Гримстер ощутил прилив азарта. Такая работа ему по душе.
Утром он поднялся в половине пятого и вышел в громадный холл, где сонный дежурный у телефона, сдерживая зевоту, пожелал ему доброго утра. Гримстер проехал по аллее и дальше по проселку до лесистого обрыва над рекой. Он влез в резиновые сапоги и взял удочку – маленькую ручейную удочку, которая согнется до предела, попадись на крючок большой лосось. Из нескольких мух, принесенных в бумажнике, он выбрал «мартовскую коричневую», которую связал сам – из перьев куропатки, с серебряными прожилками. Гримстер спустился по крутому склону до камней на берегу неглубокого места, где перешел вброд на другой берег. Туман тянулся над дальними полями одеялом высотой по пояс. Гримстер часто рыбачил здесь и знал водоем при любой воде. Рассчитывая разве что на форель, он двинулся по Скальному пруду от узкого горлышка по течению. Удилище в руке, нежный завиток лески вызвали воспоминания, как всегда после долгого перерыва; воспоминания об Ирландии и Блэкуотере, куда мать возила его раз в год на летние каникулы, гостиница в городе Фермой и рыбалка – с утра до вечера, с подручным, – за все платил, как вскоре стало понятно, его безымянный отец, желавший воспитать мальчика всесторонне, но опасавшийся или стыдившийся, вследствие своего высокого положения и наличия семьи, делать это открыто…

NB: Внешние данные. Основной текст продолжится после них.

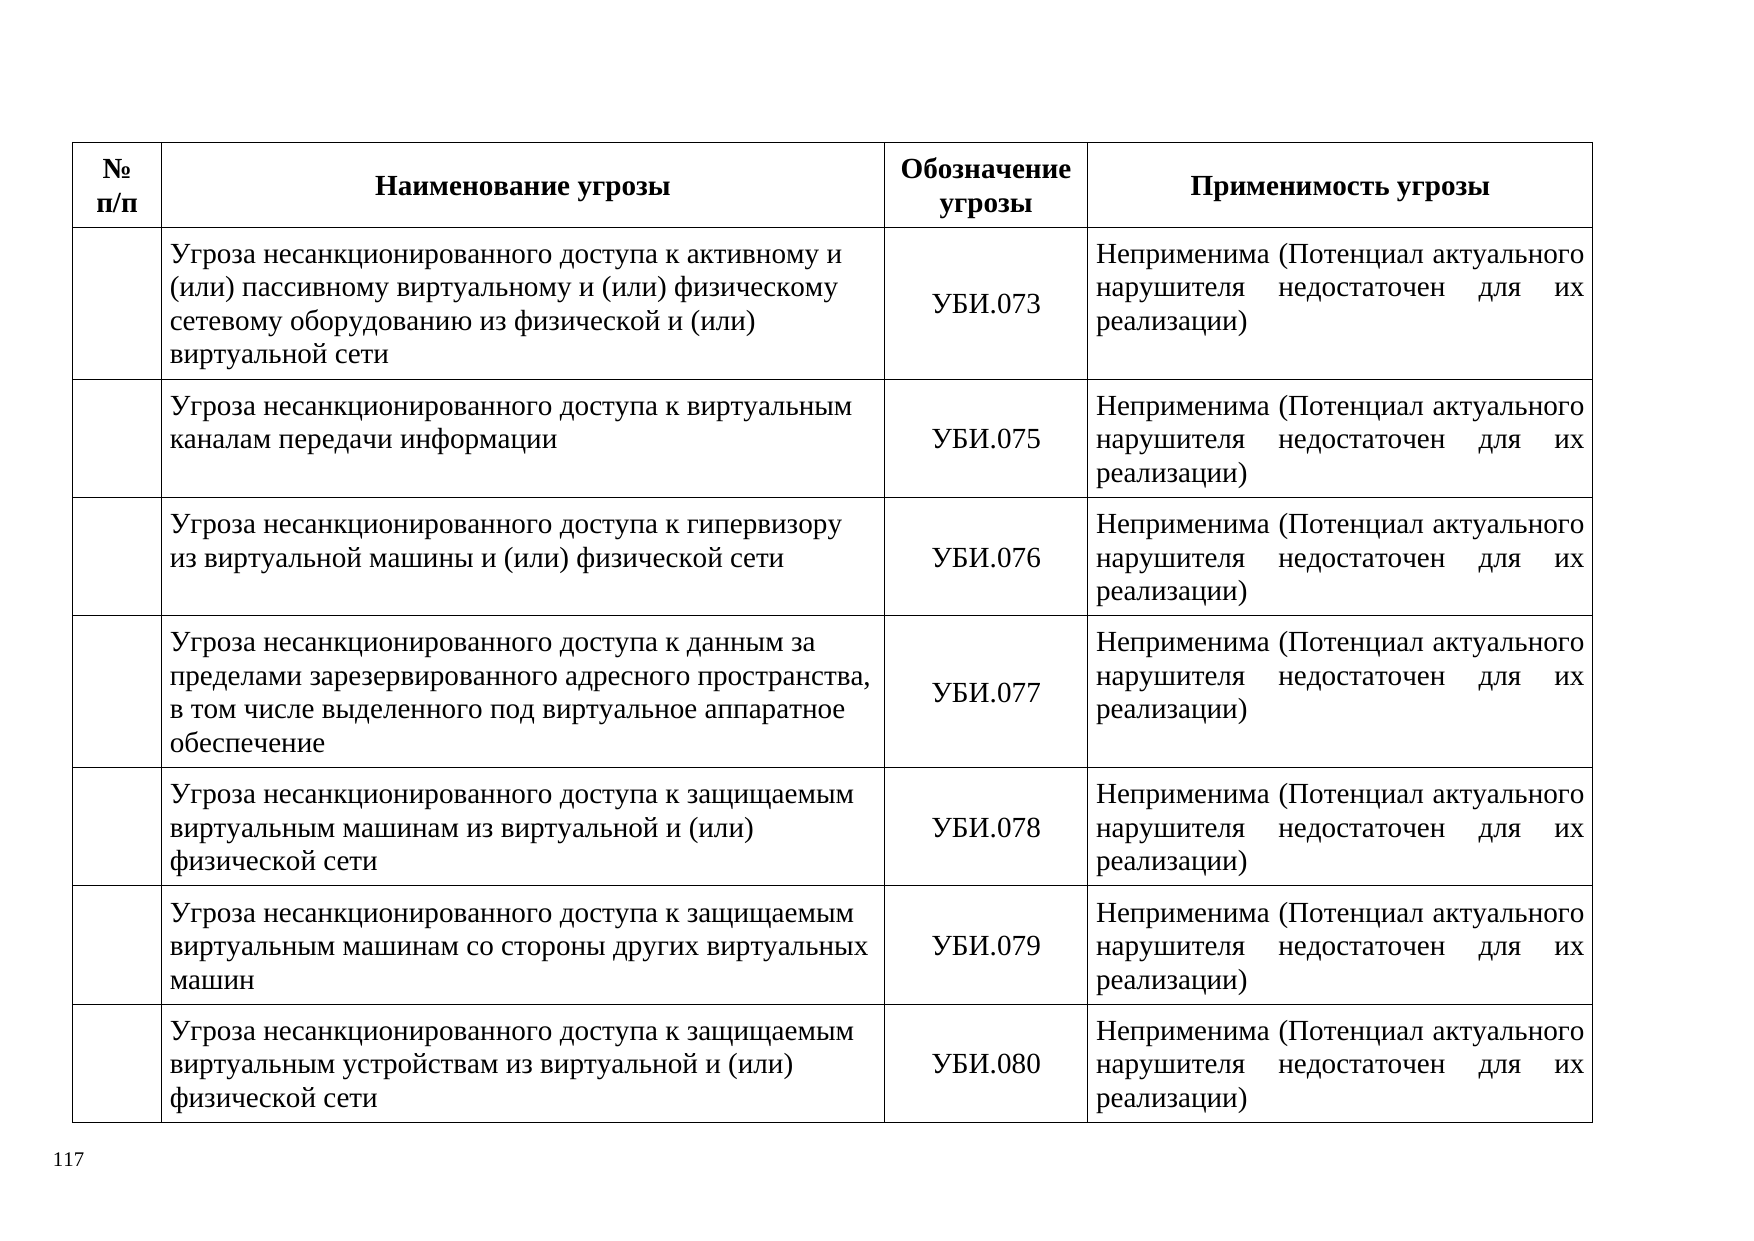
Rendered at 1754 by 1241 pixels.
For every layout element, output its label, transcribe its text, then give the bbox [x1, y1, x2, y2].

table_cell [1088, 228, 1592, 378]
table_header Наименование угрозы [162, 143, 884, 227]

Гримстер почувствовал быстрый рывок, вода моментально вскипела – и контакт с рыбой пропал. Цапля, шагающая против течения, заметила Гримстера и свернула к дальним высоким пихтам на другом берегу. Два или три раза сюда приезжал и Гаррисон. Он лучше рыбачил, лучше стрелял и лучше ездил верхом, и – как и во всем – был беспощаден, оставляя законопослушание тем, кто достаточно туп, чтобы соблюдать закон. В рыбалке Гаррисон не признавал запретных сезонов: ловил на спиннинг, на креветку, на червя, бил острогой, ловил внахлыст – все, что в голову взбредет.